By Peter J. Smith

ROME, February 4, 2008 ( – Public debate has erupted once more over abortion after Italian gynecologists from Rome’s most respected medical schools over the weekend issued a call for doctors to save the lives of extremely premature babies, including those babies that survive an attempted abortion.

According to Adnkronos International (AKI), the document authored by the medical faculties of Rome’s well-respected La Sapienza and Tor Vergata universities and the Catholic University of the Sacred Heart calls for the “resuscitation of premature babies even against the mother’s wishes,” and says that doctors must treat the unborn baby as “any other person at risk, and to assist it adequately.”
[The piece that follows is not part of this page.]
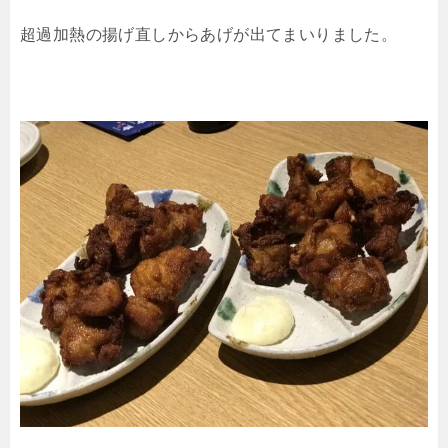
超過加熱の揚げ直しからあげが出てまいりました。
The document was published a day before Sunday’s “Day for Life” organised by the Italian Bishops’ Conference.

Health minister Livia Turco responded with outrage at the doctors’ proposal, deriding it as “unreasonable cruelty against the will of the mother.”

Turco has made clear that he opposes any restrictions on Italy’s abortion laws or a moratorium on abortion as called for by the Vatican, Italian bishops, and other political leaders.

According to Corriere della Sera, Senator Paola Binetti, a medical doctor and member of the recently dissolved Italian government, threw her support in favour of the Roman gynecologists, whose position has also been endorsed by politicians from Forza Italia and Alleanza Nazionale.

The issues of abortion and homosexual unions have engulfed Italy over the past year and dominated much debate.

Italy’s government collapsed after a small centrist Catholic party pulled out of Romano Prodi’s ruling coalition ostensibly after its leader, former justice minister Clemente Mastella, was accused of corruption. Mastella, however, had been a chief opponent of Prodi’s drive to legalise homosexual civil unions in Italy and had threatened to vote against the coalition over any anti-family legislation. With Mastella’s party having withdrawn, Prodi lost his one-seat control in the Senate and was forced to resign on January 25 after a vote of no confidence in the Senate.